Porém, especialistas alertam que, se o estado de desarrumação de um ambiente é extremo e contínuo, ele pode, sim, sinalizar – ou até mesmo causar – a depressão. 

“Em muitos casos, a desorganização representa a falta de motivação do indivíduo para agir, o que é um dos sintomas da depressão”, descreve Laís Ribeiro. 

“O estresse pode ser uma consequência da bagunça se a sensação de ingerência sobre a própria vida se torna um grande fardo. Isso acontece quando alguém olha para a quantidade de coisas a fazer e não tem ânimo, ou, ainda, se lhe falta uma visão otimista sobre o futuro”, defende. 

Bianka Carvalho, psicóloga e terapeuta cognitivo-comportamental, concorda e complementa: “Se uma pessoa se sente muito incomodada com a própria desorganização, então esse estresse extremo pode levar à depressão”, enfatiza ela. 

Se por um lado a desorganização traz diversas dificuldades, o excesso de organização também pode ter conexão com o sofrimento psicológico. 

“O excesso de organização é bem conhecido no Transtorno Obsessivo-Compulsivo (TOC), em que a organização se torna, na verdade, o objetivo em si e, dessa forma, acaba perdendo seu propósito”, salienta Rodrigo de Almeida Ferreira. 

Ele complementa: “Um ambiente organizado e funcional é útil, por exemplo, para sabermos onde estão nossos objetos ou termos acesso a eles com mais facilidade.

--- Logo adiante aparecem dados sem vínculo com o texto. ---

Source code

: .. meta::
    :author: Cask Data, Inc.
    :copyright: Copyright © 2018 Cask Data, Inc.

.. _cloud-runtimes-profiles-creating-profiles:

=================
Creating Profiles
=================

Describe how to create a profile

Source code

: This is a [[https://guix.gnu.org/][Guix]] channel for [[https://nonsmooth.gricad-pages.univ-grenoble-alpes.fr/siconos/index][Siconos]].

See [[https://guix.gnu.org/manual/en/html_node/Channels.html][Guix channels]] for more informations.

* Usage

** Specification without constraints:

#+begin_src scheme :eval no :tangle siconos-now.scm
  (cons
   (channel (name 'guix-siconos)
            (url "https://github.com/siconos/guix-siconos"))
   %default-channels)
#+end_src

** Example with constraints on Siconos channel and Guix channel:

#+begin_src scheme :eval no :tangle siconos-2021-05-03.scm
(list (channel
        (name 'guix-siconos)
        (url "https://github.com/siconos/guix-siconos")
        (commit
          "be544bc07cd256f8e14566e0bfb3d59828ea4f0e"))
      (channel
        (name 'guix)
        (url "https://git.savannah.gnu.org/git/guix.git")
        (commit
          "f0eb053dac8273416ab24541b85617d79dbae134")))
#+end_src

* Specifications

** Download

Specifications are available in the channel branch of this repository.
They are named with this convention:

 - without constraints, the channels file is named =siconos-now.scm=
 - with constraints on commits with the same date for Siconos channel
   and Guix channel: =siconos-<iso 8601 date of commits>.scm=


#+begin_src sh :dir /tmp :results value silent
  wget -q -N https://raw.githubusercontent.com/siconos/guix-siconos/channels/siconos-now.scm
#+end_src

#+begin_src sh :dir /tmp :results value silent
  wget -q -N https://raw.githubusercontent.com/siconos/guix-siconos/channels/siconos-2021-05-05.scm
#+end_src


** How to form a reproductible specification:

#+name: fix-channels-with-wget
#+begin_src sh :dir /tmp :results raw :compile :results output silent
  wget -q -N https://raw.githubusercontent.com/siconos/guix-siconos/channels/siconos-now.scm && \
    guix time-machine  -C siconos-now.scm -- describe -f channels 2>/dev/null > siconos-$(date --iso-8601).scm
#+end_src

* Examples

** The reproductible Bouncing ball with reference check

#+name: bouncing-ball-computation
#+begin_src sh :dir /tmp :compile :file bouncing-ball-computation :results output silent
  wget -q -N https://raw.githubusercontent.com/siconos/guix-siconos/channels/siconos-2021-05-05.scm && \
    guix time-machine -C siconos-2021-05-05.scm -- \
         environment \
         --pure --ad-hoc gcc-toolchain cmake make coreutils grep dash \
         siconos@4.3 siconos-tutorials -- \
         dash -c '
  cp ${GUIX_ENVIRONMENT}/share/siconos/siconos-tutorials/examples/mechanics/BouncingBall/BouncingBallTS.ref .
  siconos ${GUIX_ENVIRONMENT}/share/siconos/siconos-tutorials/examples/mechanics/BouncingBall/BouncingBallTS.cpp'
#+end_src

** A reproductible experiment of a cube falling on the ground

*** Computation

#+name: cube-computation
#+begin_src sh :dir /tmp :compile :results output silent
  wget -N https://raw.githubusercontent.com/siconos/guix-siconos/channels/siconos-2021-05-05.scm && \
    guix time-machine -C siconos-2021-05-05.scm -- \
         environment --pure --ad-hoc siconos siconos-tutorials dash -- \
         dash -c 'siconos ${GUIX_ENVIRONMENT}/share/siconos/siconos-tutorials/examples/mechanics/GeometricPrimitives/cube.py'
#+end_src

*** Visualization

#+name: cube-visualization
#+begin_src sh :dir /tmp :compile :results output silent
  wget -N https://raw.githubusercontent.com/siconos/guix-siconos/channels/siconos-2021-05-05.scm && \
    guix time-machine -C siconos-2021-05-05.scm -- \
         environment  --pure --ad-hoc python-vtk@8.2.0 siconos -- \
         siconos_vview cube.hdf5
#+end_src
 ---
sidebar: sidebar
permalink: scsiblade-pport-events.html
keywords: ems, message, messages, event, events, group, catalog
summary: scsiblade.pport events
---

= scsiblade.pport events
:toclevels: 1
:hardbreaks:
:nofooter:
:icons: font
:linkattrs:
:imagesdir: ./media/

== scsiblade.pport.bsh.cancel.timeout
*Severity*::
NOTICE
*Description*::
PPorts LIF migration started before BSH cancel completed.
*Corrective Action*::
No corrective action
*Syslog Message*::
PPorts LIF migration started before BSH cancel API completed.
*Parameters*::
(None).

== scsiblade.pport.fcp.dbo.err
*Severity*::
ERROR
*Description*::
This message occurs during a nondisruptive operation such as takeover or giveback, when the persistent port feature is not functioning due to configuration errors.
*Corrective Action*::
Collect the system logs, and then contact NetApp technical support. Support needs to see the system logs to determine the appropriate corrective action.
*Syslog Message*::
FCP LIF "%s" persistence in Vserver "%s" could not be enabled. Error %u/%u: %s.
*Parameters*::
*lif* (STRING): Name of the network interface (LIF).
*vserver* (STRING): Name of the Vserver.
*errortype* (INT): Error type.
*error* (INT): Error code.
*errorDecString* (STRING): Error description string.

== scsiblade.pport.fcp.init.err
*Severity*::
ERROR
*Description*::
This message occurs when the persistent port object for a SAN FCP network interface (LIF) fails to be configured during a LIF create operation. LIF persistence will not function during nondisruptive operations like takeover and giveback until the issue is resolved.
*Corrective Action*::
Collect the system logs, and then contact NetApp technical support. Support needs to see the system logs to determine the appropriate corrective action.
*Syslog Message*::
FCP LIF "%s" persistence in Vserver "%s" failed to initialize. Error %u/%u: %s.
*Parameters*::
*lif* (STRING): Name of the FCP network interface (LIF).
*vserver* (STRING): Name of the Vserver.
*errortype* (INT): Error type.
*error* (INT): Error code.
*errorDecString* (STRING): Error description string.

Entretanto, quando há uma preocupação excessiva pela simetria perfeita ou uma limpeza exagerada, isso acaba trazendo sofrimento psicológico e, em muitos casos, pode prejudicar nossas relações interpessoais”. 

Equilíbrio 

Renata Borja sugere que, como quase tudo na vida, a receita ideal é encontrar-se a dose exata do equilíbrio. 

“Eu costumo dizer que o bem-estar psicológico está relacionado com a capacidade de equilibrarmos as diversas áreas da vida, e, para isso, precisamos de organização, mas também de flexibilidade. A organização que gera rigidez também gera aflição. O problema é que muitas vezes as pessoas se autoclassificam como desorganizadas e, com isso, não criam estratégias para as coisas práticas do cotidiano”, sublinha ela. 

O que fazer, então, para que a desordem não extrapole limites e acabe afetando o nosso bem-estar psicológico? 

“A abordagem precisa ser por estágios: pensar no primeiro passo a se tomar, depois como executá-lo e, ao tê-lo resolvido, passar para o próximo”, ensina Rodrigo de Almeida Ferreira. 

Outra dica é não enxergar o problema como algo fixo que não pode ser resolvido. 

“Se alguém encara a desordem como um traço de sua personalidade e diz para si mesmo: ‘Eu sou uma pessoa bagunceira’, isso vai torná-lo menos propício a querer mudar suas atitudes. O fato é que nossos comportamentos podem ser alterados, mas é preciso dedicação e disciplina para isso. No fim das contas, o ideal é buscar sempre situações exteriores e interiores de alegria e calma. Só assim as mudanças terão efeitos positivos e duradouros na nossa vida”, arremata.